- **What to work on**:
1 > Reproduce the part of the Ungifted review starting at "Anyone with lingering" and ending at "repeat third grade.", updating "cognitive psychologist" to "research psychologist" throughout.
2 > Take the review of Ungifted further by writing the next paragraph after its final sentence, in the same tone.

Provided passage Block Start

Anyone with lingering questions from childhood may just find the answers in Ungifted: Intelligence Redefined (2013), Scott Barry Kaufman’s first book. Kaufman, a cognitive psychologist at New York University, begins with a memory of being bullied in the boy’s bathroom at school for having to repeat third grade.
While this book isn’t a tale about peer bullying, it is born out of another form of bullying—having someone impose his or her view of you on you and not letting you be yourself. Through ninth grade, Kaufman was designated as a special-education student despite his firm belief that he wasn’t as mentally handicapped as IQ tests told him he was.
“I was different,” Kaufman writes. “In every way, and at every turn, I seemed out of sync with my peers. I was living in my own head, and consequently people treated me like I was disabled.”
In their purest form, IQ tests are meant to determine a person’s cognitive strengths and weaknesses. But, as Kaufman points out throughout Ungifted—and as the inverse of an old saying goes—your greatest weakness can also be your greatest strength.
Kaufman details the modern history of intelligence testing, dating back to the early 1900s in France. The French government wanted to identify and weed out the mentally “retarded” from mainstream education. By 1905, Alfred Binet—godfather of the modern-day IQ test—had devised an intelligence scale, which was revised multiple times in subsequent years, to determine whether a child had a certain amount of intellectual capacity at that present moment in time.
The problem was that the tests were—and often still are—used to determine a child’s future.
Kaufman writes that in an “era … obsessed with abnormal behavior,” Binet—a self-taught individual, in part because he was a social misfit—came up with a test because he was “fascinated by individual differences,” not because he believed some children had more potential than others.
Like Binet, Kaufman is interested in exploring how—and why—people differ. He wants to see people celebrated for their differences, not cast aside or labeled simply because they don’t fit neatly into one of society’s more manageable categories.
What Kaufman wants us to understand is that IQ, in the traditional way we think about it, provides an incomplete picture of a person’s intelligence. After all, IQ tests don’t measure absolute intelligence, and intelligence isn’t fixed—and yet IQ tests (in the form of the SAT and other standardized tests) are still widely used to predict future academic and professional success.

Provided passage Block End
Material shown Block Start

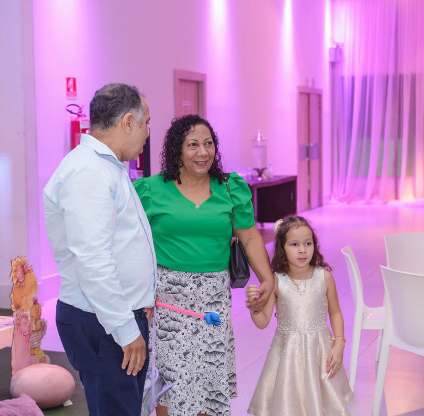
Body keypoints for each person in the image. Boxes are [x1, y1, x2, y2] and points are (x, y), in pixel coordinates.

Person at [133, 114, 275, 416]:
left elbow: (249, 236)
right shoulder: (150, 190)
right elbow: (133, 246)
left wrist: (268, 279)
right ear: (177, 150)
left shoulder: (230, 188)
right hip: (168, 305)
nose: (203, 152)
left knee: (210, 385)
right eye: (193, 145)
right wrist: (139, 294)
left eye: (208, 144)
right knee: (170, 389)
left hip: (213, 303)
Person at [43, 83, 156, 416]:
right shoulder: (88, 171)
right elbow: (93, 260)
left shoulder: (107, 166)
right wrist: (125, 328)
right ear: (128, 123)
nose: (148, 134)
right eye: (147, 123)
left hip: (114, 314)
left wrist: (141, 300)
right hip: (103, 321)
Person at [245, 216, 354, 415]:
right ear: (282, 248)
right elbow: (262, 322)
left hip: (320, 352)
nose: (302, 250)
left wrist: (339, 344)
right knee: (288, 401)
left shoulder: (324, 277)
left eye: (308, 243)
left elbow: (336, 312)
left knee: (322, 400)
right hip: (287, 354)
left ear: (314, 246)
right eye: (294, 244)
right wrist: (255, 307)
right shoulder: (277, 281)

Material shown Block End
Material shown Block Start

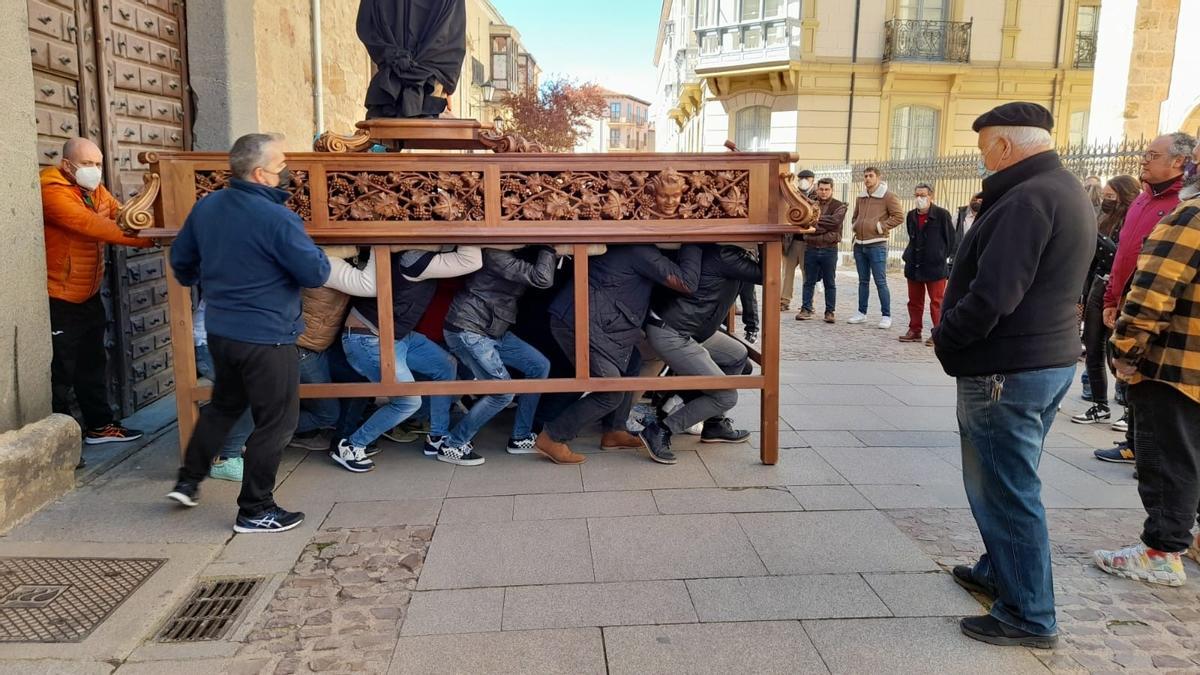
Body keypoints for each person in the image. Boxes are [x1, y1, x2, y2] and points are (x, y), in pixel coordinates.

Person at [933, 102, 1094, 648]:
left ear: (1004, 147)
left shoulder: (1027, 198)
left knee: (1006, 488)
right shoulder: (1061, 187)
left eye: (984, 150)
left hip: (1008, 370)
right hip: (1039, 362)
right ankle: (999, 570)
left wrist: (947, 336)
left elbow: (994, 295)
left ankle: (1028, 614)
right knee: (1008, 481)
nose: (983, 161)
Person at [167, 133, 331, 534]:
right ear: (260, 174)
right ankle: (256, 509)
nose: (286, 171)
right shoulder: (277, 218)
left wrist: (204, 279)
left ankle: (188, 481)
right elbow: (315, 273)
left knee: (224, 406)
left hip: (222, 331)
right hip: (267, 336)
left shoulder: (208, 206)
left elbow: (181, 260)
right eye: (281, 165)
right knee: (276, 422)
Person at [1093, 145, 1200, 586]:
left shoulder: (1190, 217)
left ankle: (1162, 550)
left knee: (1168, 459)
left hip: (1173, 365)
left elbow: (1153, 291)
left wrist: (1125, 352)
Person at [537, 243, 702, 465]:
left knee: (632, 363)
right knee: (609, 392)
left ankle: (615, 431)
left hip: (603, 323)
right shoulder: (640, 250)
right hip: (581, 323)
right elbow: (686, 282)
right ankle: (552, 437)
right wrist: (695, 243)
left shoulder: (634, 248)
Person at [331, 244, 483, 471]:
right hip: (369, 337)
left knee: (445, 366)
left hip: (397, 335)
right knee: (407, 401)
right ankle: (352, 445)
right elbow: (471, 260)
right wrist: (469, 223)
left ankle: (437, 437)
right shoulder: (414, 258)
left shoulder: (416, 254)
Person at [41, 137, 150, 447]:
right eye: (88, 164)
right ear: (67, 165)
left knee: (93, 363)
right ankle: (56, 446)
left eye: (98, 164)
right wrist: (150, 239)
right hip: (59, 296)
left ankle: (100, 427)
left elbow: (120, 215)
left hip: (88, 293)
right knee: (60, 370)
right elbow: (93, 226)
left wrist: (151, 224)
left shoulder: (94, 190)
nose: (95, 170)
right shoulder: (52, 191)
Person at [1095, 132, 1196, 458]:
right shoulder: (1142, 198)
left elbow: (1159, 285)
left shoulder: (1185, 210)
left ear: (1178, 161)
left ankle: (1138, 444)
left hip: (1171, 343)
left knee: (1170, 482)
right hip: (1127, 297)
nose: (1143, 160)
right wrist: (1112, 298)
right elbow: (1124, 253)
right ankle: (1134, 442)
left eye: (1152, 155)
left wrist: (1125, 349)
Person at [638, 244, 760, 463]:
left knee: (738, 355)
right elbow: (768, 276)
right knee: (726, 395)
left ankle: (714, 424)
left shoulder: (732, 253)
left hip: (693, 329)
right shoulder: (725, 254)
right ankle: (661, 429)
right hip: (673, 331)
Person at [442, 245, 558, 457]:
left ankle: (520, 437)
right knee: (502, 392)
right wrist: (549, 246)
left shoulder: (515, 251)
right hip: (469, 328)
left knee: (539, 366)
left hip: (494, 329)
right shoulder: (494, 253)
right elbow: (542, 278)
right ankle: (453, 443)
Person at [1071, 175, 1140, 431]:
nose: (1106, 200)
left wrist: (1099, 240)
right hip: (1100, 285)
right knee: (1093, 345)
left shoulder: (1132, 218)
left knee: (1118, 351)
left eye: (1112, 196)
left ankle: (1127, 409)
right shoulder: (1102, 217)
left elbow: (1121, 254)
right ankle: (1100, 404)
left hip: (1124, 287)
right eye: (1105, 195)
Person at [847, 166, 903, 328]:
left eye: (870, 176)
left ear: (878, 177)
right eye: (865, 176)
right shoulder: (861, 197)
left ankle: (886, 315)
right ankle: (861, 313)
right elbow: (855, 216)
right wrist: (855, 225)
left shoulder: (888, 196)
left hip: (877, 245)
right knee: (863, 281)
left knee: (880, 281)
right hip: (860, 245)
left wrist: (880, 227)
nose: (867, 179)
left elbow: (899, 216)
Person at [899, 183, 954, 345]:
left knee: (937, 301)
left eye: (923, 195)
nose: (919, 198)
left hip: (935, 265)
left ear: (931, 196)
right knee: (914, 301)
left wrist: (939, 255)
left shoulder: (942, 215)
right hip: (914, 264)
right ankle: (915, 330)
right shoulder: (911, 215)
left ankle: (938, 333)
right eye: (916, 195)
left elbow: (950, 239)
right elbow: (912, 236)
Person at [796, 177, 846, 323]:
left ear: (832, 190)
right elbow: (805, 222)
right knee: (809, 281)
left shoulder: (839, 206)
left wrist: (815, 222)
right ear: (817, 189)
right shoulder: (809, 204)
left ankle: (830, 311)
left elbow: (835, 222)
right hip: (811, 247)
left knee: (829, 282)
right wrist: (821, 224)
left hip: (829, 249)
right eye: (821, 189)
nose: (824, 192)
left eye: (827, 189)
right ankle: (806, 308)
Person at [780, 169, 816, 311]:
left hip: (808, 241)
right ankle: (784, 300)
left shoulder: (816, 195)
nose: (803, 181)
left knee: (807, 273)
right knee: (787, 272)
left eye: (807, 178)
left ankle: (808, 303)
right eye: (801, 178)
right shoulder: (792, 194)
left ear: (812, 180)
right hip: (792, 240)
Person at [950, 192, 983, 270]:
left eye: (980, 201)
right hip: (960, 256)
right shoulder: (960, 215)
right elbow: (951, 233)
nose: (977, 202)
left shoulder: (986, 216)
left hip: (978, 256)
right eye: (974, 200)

Material shown Block End

- **Responses by item number**:
1 >
Anyone with lingering questions from childhood may just find the answers in Ungifted: Intelligence Redefined (2013), Scott Barry Kaufman’s first book. Kaufman, a research psychologist at New York University, begins with a memory of being bullied in the boy’s bathroom at school for having to repeat third grade.

2 >
In a chapter on the g factor—general intelligence, as opposed to IQ—Kaufman quotes Harvard professor Howard Gardner, who pioneered the theory of “multiple intelligences,” from an interview in 1995:
The time has come to broaden our notion of the spectrum of talents. The single most important contribution education can make to a child’s development is to help him towards a field where his talents best suit him … We should spend less time ranking children and more time helping them to identify their natural competencies and gifts, and cultivate those. There are hundreds and hundreds of ways to succeed, and many, many different abilities that will help us get there.
It’s not that Kaufman wants to get rid of intelligence testing altogether. Instead, he advocates a more holistic approach to helping a child reach his or her full potential because predictions—whether bad or good, and whether made by psychologists, early childhood educators or test-makers—can have lingering effects on a child, making it hard for him or her to outgrow those expectations and grow into themselves.
Binet’s IQ test ultimately ended up being used for purposes he never intended, such as weeding out the intellectually “disabled” from the French school system.
In America, IQ tests were used for immigration selection in the early 1900s and, as recently as the early 1960s, for sterilization purposes.
While Kaufman acknowledges that IQ tests do show strong correlations in predicting income, education and occupation levels, he emphasizes that IQ test results aren’t set in stone. He uses himself as an example of someone who proved the experts wrong: he didn’t score well on standardized tests during grade school and repeated third grade, but went on to win a Gates Cambridge Scholarship and complete his doctorate at Yale. With the right kind of intervention and help, anyone is capable of achieving great things, Kaufman says.
Kaufman argues, as Gardner has for decades, that there are many kinds of intelligence, and many ways to acquire it. Traditional IQ tests don’t measure multiple forms of intelligence.
What’s missing from intelligence testing, Kaufman argues, are important factors like environment, emotional needs, mental makeup, and characteristics like persistence, engagement, social ability, confidence, perseverance and motivation. Kaufman argues that the three keys to success in life are motivation, mindset and self-regulation (the ability to regulate one’s emotions).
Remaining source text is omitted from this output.